The paper often publishes exposes about government waste and corruption, and its use of social programs to allegedly coerce people into supporting the ruling socialist party. In 2013, the newspaper sparked a scandal by publishing photos of a public hospital in the nearby city of Maracay that was allegedly so short on medical equipment that it was placing newborn babies in cardboard boxes rather than cribs. [Health officials denied the claim.]
Although Alfredo Maneiro initially sold El Carabobeño a small amount of newsprint, González said that it quickly cut off supplies. State companies have also pulled ads and several privately owned firms that had been advertising stalwarts, such as the telecommunications company CANTV, stopped buying space after they were taken over by the government, González said.

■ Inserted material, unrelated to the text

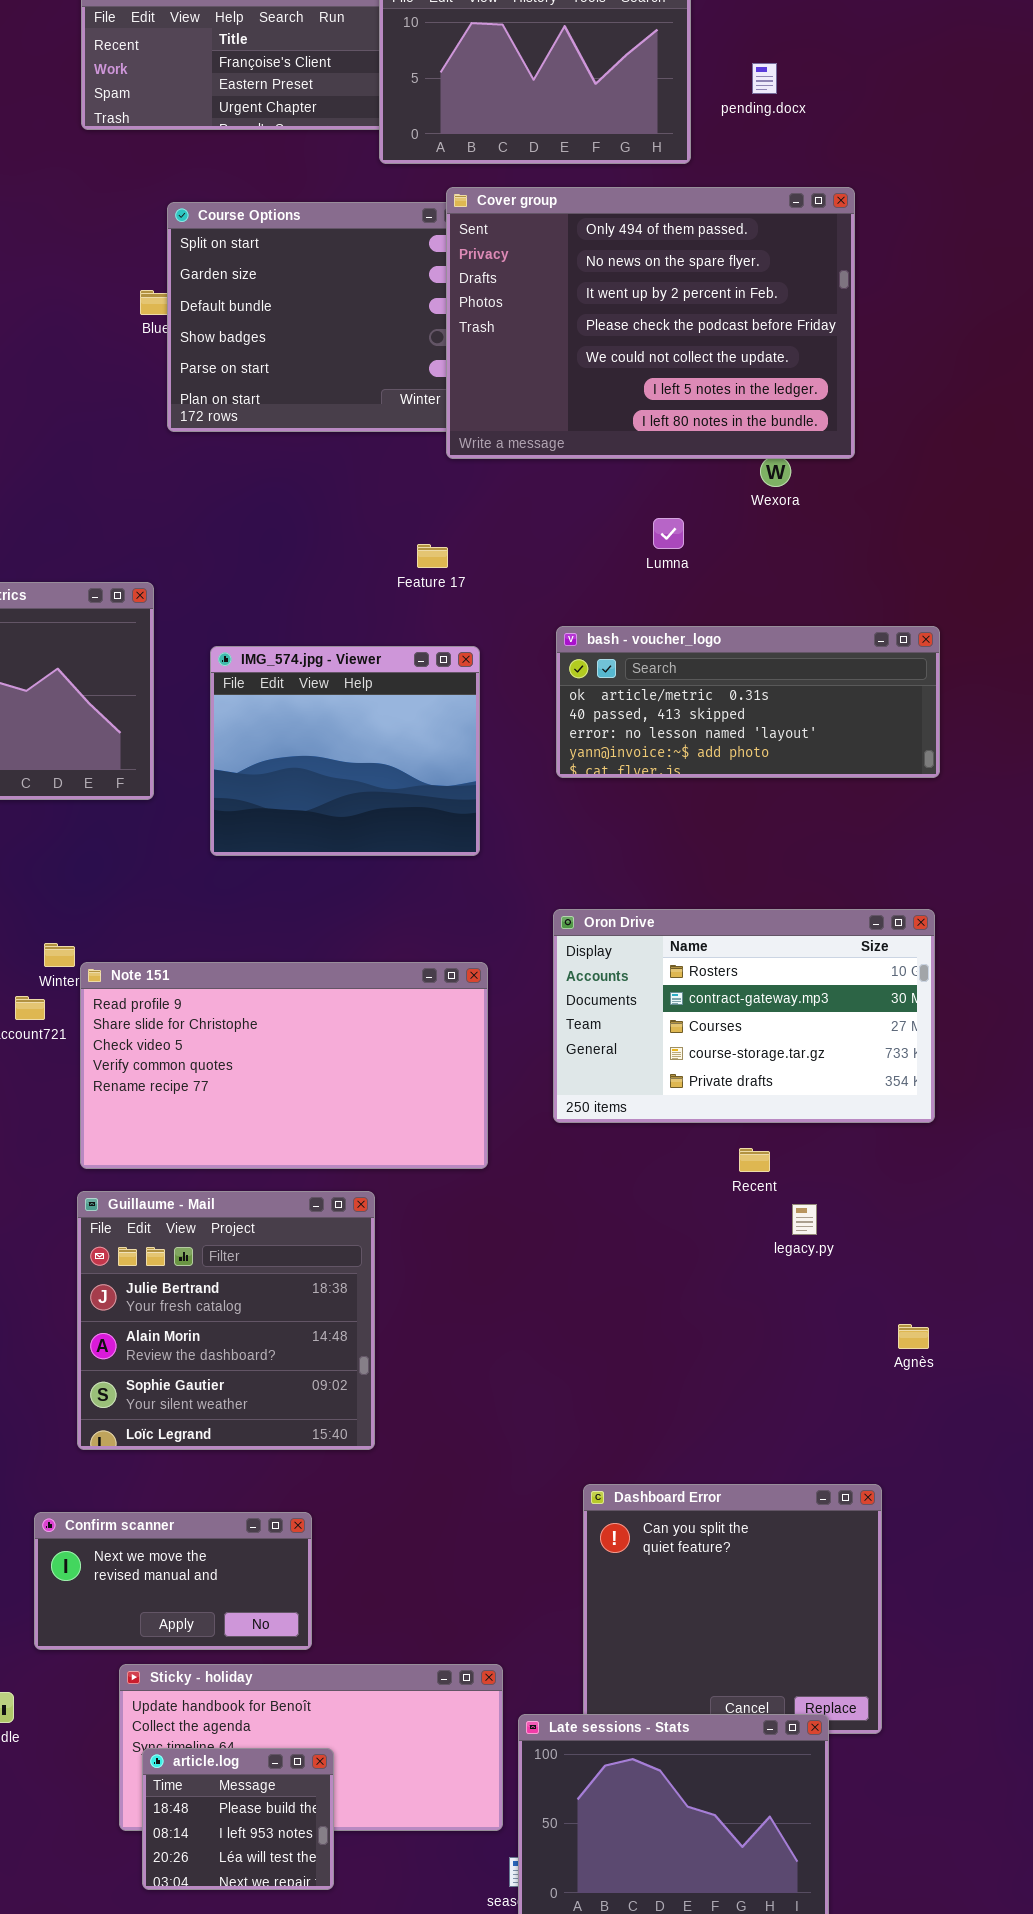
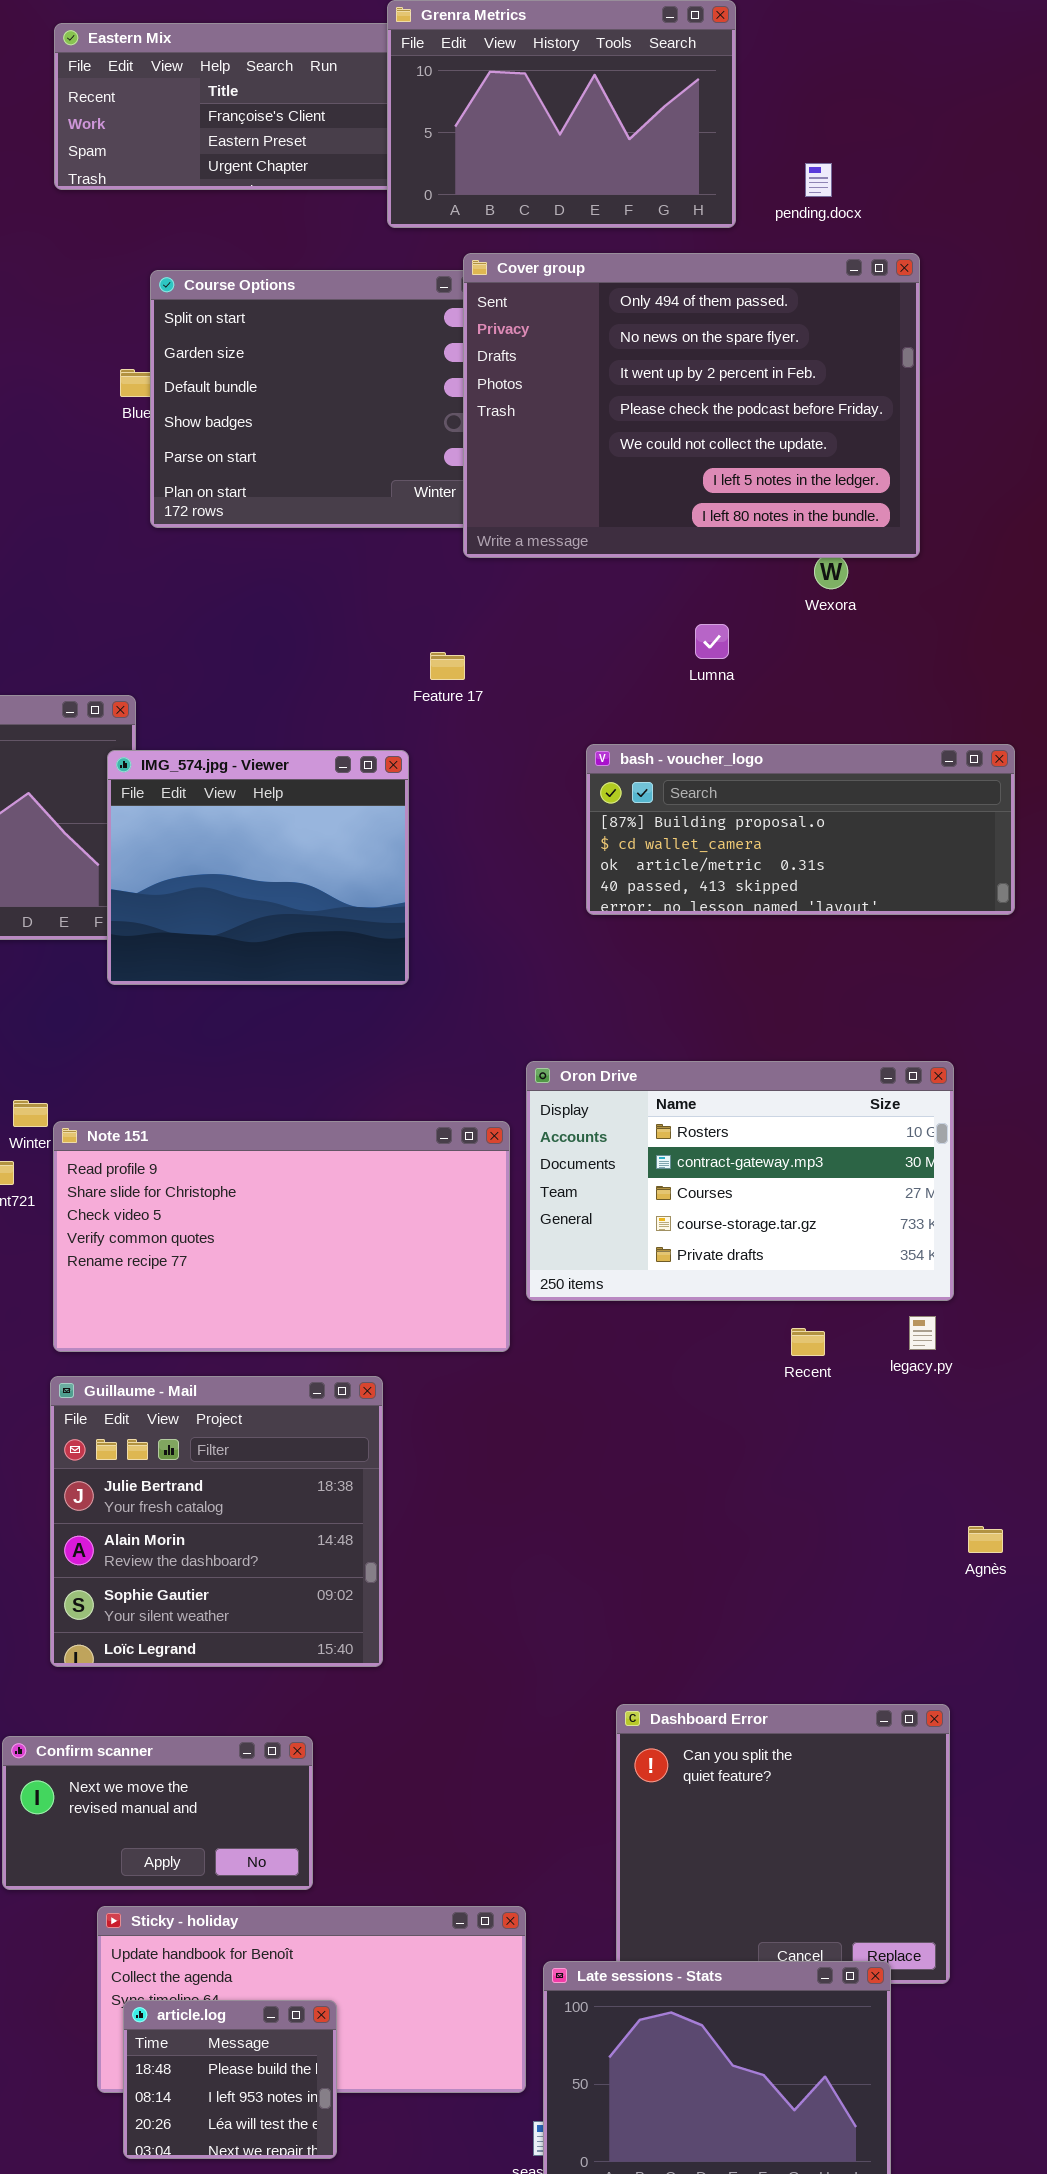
pending.docx: [752,63,777,94] -> [805,163,832,197], moved
bash - voucher_logo: [556,626,940,778] -> [586,744,1015,915], scrolled up 2 rows
IMG_574.jpg - Viewer: [210,646,480,856] -> [107,750,409,985], moved
Oron Drive: [553,909,935,1123] -> [526,1061,954,1301], moved
legacy.py: [792,1204,817,1235] -> [909,1316,936,1350], moved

El Carabobeño has responded by shrinking from a broadsheet format to a tabloid. Last year, the newspaper moved online except for a weekly edition. But, after using its last newsprint in February, the weekly edition was also canceled.
Along the way, the newspaper’s five regional offices shut down and the staff has been cut from 60 to 14 reporters and editors. Due to hyperinflation and the collapse of the currency, many of them earn the equivalent of just a few dollars per month. Among them is Ana Gómez, a university student and part-time editor who said that she plans to move to Argentina next year.
“Some journalists still have hope and want to keep working in Venezuela, but most of us want to leave the country,” she told CPJ.
González, however, is determined to stay put even though she was injured while covering anti-government protests in July. She said that while heading back to her Valencia apartment to seek refuge from the mayhem, a member of the National Guard shot a tear gas canister in her direction. The canister missed González but shattered a glass door and shards hit her right eye and face. After several operations, she now sports an inch-long scar on her cheek and has problems with her vision.
Still, González declared, “I’m not going to let this stop me from going into the streets and reporting.”